Study of passengers from Air Transat near-disaster aids understanding of PTSD (click on this heading to read about the study)
It is exceptionally interesting that this study found that those who survived a traumatic event and suffered PTSD (Post Traumatic Stress Disorder) processed their memories of the trauma differently than those who survived the same event and didn't suffer from post traumatic stress.
Surprisingly, it is the people with more detached recall, not the ones with the most emotional and detailed recall, who are more likely to suffer from post traumatic stress symptoms.
This seems counter-intuitive but perhaps gives us an important insight into PTSD--an insight that could become a tool to help those who constantly face trauma--like soldiers going into battle and emergency responders. They could possibly be taught in advance of anticipated traumatic events how to process the experience to best avoid suffering PTSD in the future.

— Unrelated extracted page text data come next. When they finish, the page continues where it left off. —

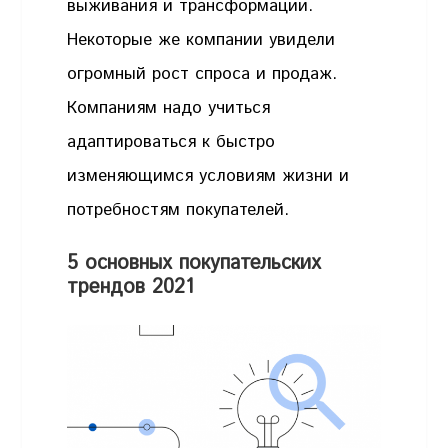
выживания и трансформации.
Некоторые же компании увидели
огромный рост спроса и продаж.
Компаниям надо учиться
адаптироваться к быстро
изменяющимся условиям жизни и
потребностям покупателей.
5 основных покупательских
трендов 2021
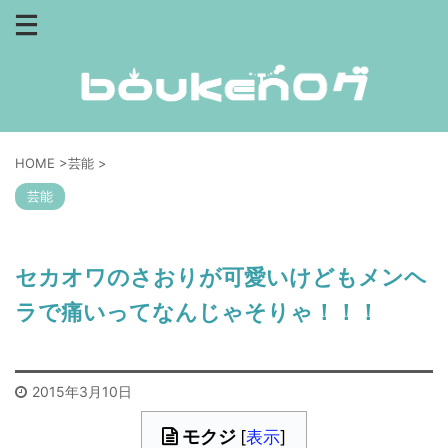
HOME
>
芸能
>
芸能
セカオワのさおりが可愛いけどもメンヘ
ラで痛いってなんじゃそりゃ！！！
2015年3月10日
モクジ
[
表示
]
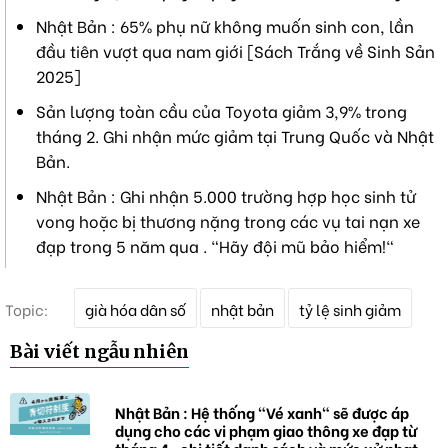
Nhật Bản : 65% phụ nữ không muốn sinh con, lần
đầu tiên vượt qua nam giới [Sách Trắng về Sinh Sản
2025]
Sản lượng toàn cầu của Toyota giảm 3,9% trong
tháng 2. Ghi nhận mức giảm tại Trung Quốc và Nhật
Bản.
Nhật Bản : Ghi nhận 5.000 trường hợp học sinh tử
vong hoặc bị thương nặng trong các vụ tai nạn xe
đạp trong 5 năm qua . "Hãy đội mũ bảo hiểm!"
T
Topic:
già hóa dân số
nhật bản
tỷ lệ sinh giảm
ừ
k
Bài viết ngẫu nhiên
h
ó
a
Nhật Bản : Hệ thống "Vé xanh" sẽ được áp
dụng cho các vi phạm giao thông xe đạp từ
tháng 4 , chi tiết danh sách và mức xử phạt.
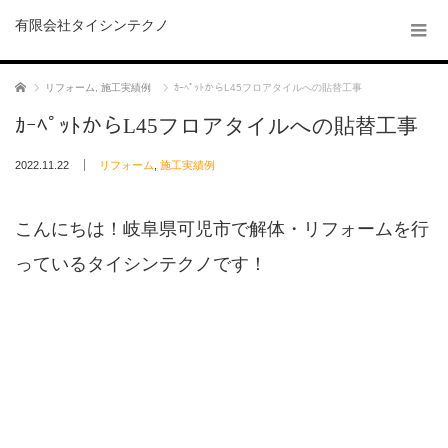
有限会社タイシンテクノ
ホーム
リフォーム
,
施工実績例
ｶｰﾍﾟｯﾄからL45フロアタイルへの貼替工事
ｶｰﾍﾟｯﾄからL45フロアタイルへの貼替工事
2022.11.22
リフォーム
,
施工実績例
こんにちは！岐阜県可児市で解体・リフォームを行
っているタイシンテクノです！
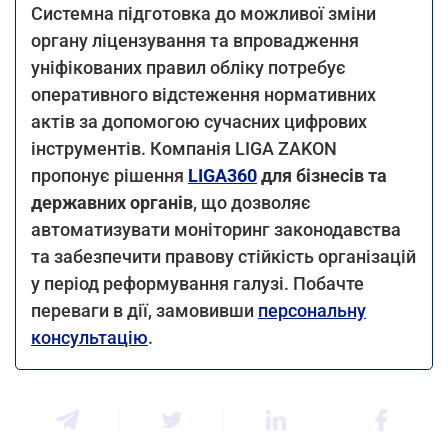
Системна підготовка до можливої зміни
органу ліцензування та впровадження
уніфікованих правил обліку потребує
оперативного відстеження нормативних
актів за допомогою сучасних цифрових
інструментів. Компанія LIGA ZAKON
пропонує рішення
LIGA360
для бізнесів та
державних органів
, що дозволяє
автоматизувати моніторинг законодавства
та забезпечити правову стійкість організацій
у період реформування галузі. Побачте
переваги в дії, замовивши
персональну
консультацію
.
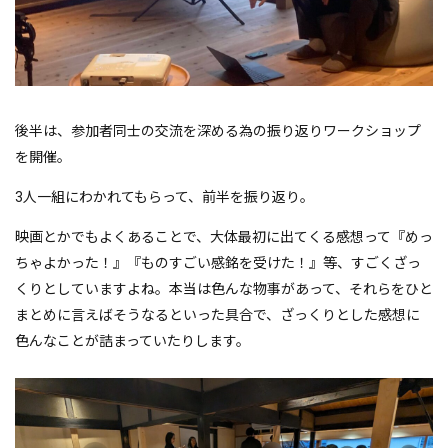
後半は、参加者同士の交流を深める為の振り返りワークショップ
を開催。
3人一組にわかれてもらって、前半を振り返り。
映画とかでもよくあることで、大体最初に出てくる感想って『めっ
ちゃよかった！』『ものすごい感銘を受けた！』等、すごくざっ
くりとしていますよね。本当は色んな物事があって、それらをひと
まとめに言えばそうなるといった具合で、ざっくりとした感想に
色んなことが詰まっていたりします。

Immersing oneself in the trauma as it is being experienced and putting words, thoughts and emotions to events as they transpire and consequently remembering those very personal responses to the trauma seems to be a key to successfully getting through and past traumatic events.
Feeling distant to the event and remembering it as if from a time and space outside the trauma may be an unhealthy way to deal with it.

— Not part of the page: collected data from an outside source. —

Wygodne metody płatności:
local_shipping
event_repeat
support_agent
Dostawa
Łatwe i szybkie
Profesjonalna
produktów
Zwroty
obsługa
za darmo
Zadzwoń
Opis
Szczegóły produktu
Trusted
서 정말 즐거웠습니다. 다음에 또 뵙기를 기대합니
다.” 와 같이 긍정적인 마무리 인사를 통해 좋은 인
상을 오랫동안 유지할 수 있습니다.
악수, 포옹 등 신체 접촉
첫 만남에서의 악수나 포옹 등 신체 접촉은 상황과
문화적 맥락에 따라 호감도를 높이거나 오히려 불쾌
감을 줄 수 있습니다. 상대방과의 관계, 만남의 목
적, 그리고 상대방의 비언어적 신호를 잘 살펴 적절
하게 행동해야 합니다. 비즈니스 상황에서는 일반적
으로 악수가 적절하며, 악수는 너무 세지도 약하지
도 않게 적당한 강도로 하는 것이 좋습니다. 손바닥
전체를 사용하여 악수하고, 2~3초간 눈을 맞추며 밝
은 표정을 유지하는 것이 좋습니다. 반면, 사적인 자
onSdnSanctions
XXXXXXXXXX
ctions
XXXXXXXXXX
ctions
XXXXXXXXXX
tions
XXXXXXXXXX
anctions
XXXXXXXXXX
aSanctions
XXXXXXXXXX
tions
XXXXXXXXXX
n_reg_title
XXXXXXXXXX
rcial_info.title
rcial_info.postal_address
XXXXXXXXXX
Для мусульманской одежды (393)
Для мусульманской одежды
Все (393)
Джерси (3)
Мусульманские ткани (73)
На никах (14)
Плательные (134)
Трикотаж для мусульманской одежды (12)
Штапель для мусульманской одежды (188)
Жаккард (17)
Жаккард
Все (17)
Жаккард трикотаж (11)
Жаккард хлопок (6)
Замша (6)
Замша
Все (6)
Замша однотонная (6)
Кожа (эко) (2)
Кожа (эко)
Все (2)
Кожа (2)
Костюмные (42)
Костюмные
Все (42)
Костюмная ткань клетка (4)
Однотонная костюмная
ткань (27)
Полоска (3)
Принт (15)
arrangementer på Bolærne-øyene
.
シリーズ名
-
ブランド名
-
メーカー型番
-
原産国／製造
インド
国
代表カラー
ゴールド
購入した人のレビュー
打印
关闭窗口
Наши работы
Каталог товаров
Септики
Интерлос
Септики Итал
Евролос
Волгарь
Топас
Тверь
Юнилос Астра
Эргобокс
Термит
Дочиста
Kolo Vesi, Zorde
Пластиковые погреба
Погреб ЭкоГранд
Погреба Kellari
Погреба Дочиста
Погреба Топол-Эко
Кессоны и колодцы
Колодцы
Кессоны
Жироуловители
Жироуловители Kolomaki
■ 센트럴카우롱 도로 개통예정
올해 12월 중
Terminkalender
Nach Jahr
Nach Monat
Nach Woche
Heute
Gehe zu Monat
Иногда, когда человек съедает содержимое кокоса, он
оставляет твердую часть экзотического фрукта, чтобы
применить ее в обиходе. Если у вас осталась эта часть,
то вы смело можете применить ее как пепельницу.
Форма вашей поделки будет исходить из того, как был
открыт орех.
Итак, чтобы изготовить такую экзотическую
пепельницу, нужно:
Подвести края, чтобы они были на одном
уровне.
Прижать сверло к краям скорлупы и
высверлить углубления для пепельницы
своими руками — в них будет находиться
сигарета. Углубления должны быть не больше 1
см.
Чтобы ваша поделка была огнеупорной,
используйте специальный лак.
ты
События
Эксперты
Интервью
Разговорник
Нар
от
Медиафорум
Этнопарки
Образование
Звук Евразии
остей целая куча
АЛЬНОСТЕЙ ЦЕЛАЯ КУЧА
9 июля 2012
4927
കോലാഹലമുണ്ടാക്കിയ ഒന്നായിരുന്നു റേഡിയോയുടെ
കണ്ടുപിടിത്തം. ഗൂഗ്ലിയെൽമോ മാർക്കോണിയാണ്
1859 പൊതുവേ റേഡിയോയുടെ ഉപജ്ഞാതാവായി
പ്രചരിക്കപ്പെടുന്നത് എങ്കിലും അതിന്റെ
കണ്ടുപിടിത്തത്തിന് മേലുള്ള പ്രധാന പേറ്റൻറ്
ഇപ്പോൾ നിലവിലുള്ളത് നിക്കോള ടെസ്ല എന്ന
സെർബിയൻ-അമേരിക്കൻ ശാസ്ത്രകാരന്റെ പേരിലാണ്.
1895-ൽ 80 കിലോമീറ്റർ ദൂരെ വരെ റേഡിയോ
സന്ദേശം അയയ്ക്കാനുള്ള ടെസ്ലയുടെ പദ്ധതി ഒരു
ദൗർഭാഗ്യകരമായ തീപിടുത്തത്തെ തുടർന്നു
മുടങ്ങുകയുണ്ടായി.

In my novel FIREWALLS, Katrina suffers PTSD from the violence she experienced as a young teen in The Traz biker gang. As a child, she totally disassociated herself from the terror to the point where she refused to even think about it, choosing to believe instead that it hadn't happened. When it came time for her to help police investigators, she refused to put words to what she witnessed, saying that to do so would make the events real.

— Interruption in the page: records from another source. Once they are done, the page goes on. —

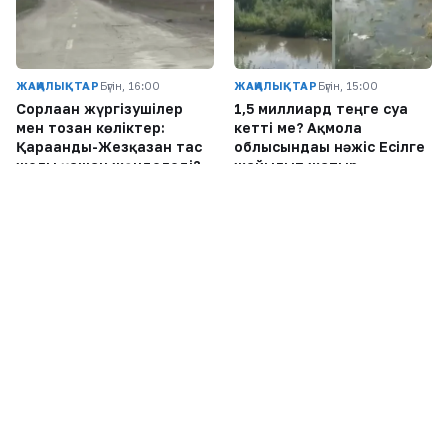
ЖАҢАЛЫҚТАР
Бүгін, 16:00
ЖАҢАЛЫҚТАР
Бүгін, 15:00
Сорлаған жүргізушілер
1,5 миллиард теңге суға
мен тозған көліктер:
кетті ме? Ақмола
Қарағанды-Жезқазған тас
облысындағы нәжіс Есілге
жолы қашан жөнделеді?
жайылып жатыр
Соңғы жазбалар
1
Бельгия Королі Филипп Қасым-Жомарт
Тоқаевқа жауап хат жолдады
2
«Қоғамдық тәртіпті бұзуға шақырған емес»:
Тойда уағыз айтқан ер адамның қызы
Тоқаевтан көмек сұрады
3
807 адам қаза тапты: «Дала Қырандары»
ҚазАвтоЖолға талап қойды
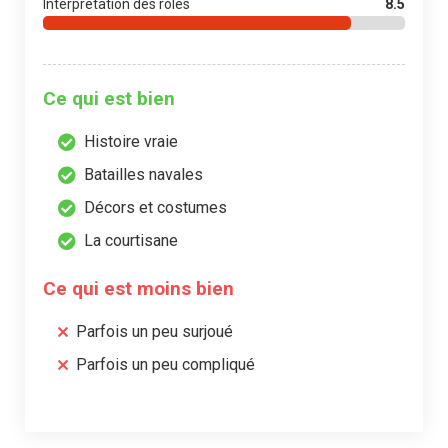
Interprétation des rôles
8.5
Ce qui est bien
Histoire vraie
Batailles navales
Décors et costumes
La courtisane
Ce qui est moins bien
Parfois un peu surjoué
Parfois un peu compliqué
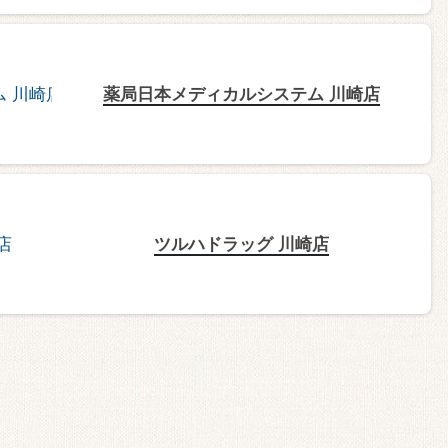
薬局日本メディカルシステム 川崎店
ツルハドラッグ 川崎店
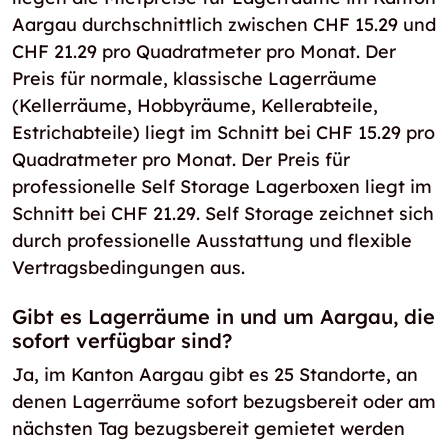
Aargau durchschnittlich zwischen CHF 15.29 und
CHF 21.29 pro Quadratmeter pro Monat. Der
Preis für normale, klassische Lagerräume
(Kellerräume, Hobbyräume, Kellerabteile,
Estrichabteile) liegt im Schnitt bei CHF 15.29 pro
Quadratmeter pro Monat. Der Preis für
professionelle Self Storage Lagerboxen liegt im
Schnitt bei CHF 21.29. Self Storage zeichnet sich
durch professionelle Ausstattung und flexible
Vertragsbedingungen aus.
Gibt es Lagerräume in und um Aargau, die
sofort verfügbar sind?
Ja, im Kanton Aargau gibt es 25 Standorte, an
denen Lagerräume sofort bezugsbereit oder am
nächsten Tag bezugsbereit gemietet werden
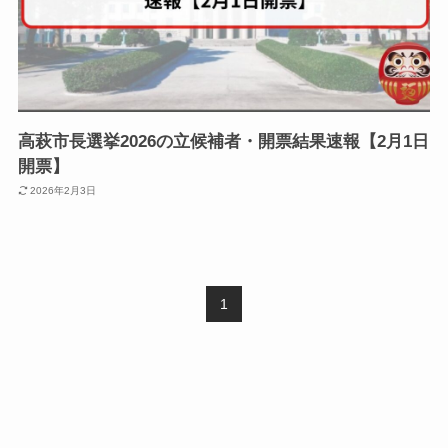
高萩市長選挙2026の立候補者・開票結果速報【2月1日
開票】
2026年2月3日
1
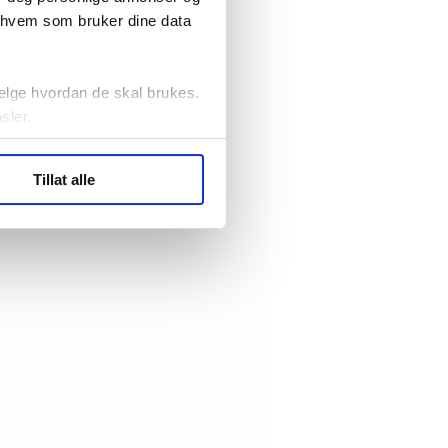
r hvem som bruker dine data
elge hvordan de skal brukes.
sler.
ler (cookies) for å lære
Tillat alle
ide statistikk.
artnere innenfor analyse og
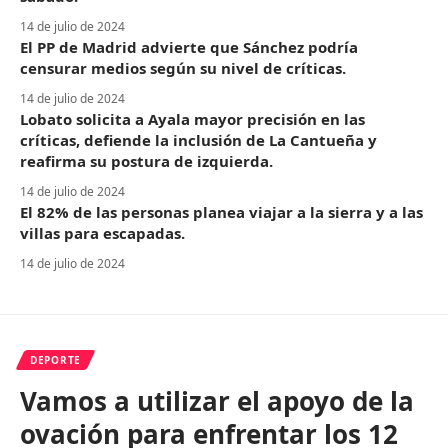
14 de julio de 2024
El PP de Madrid advierte que Sánchez podría
censurar medios según su nivel de críticas.
14 de julio de 2024
Lobato solicita a Ayala mayor precisión en las
críticas, defiende la inclusión de La Cantueña y
reafirma su postura de izquierda.
14 de julio de 2024
El 82% de las personas planea viajar a la sierra y a las
villas para escapadas.
14 de julio de 2024
DEPORTE
Vamos a utilizar el apoyo de la
ovación para enfrentar los 12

Skillful interrogation eventually broke through that barrier but she suffers for years from PTSD, never owning the event but rather focusing on the negative feelings she holds toward her tormentors and seeking revenge.
Not until she accepts the fact that she has a problem, does she begin to heal and not until she revisits the physical place where the violence occurred does that healing take shape. By allowing herself to become immersed in the memories she'd held at bay for so long, she is finally able to accept that the event happened in her past, will never change, is no longer happening and will not happen again. This insight is largely brought about by her comparing memories of that traumatic night to her current state--everything from the weather and the sounds about her, to her size and the time of day.
By personalizing the memories that up until then had been little more to her than answers to investigators' and psychiatrists' questions and court room testimony, she first came to 'own' the event and then move past it.
That old adage that one ought to "live in the moment" might well be great advice for those horrible moments as well as for the wonderful ones.